The problem: Reproduce word for word the stretch of the items from the line containing "sclaimer at the bottom of this page." through the line containing "sary Marathon; Netflix", including both of those lines. Leave the pictures out of your answer.

Material shown:
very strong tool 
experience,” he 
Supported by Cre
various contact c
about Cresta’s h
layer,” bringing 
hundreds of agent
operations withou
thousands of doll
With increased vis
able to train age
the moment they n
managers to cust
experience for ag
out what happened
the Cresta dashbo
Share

==

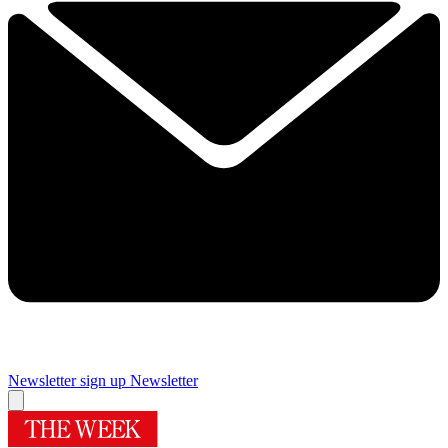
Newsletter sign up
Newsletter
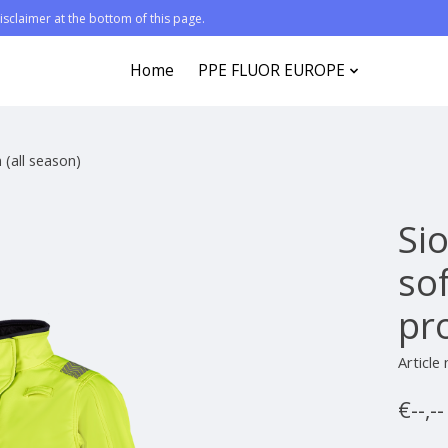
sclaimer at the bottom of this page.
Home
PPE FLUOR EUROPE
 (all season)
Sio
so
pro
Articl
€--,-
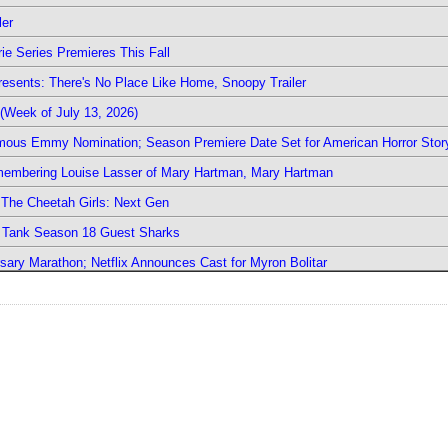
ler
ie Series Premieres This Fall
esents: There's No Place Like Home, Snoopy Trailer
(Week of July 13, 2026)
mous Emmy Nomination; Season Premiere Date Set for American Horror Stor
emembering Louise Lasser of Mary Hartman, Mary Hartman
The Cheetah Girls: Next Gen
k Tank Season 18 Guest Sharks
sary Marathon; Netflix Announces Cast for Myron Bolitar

Answer box:
sclaimer at the bottom of this page.
Home
PPE FLUOR EUROPE
 (all season)
Sio
so
pro
Articl
€--,-
ler
ie Series Premieres This Fall
esents: There's No Place Like Home, Snoopy Trailer
(Week of July 13, 2026)
mous Emmy Nomination; Season Premiere Date Set for American Horror Stor
emembering Louise Lasser of Mary Hartman, Mary Hartman
The Cheetah Girls: Next Gen
k Tank Season 18 Guest Sharks
sary Marathon; Netflix Announces Cast for Myron Bolitar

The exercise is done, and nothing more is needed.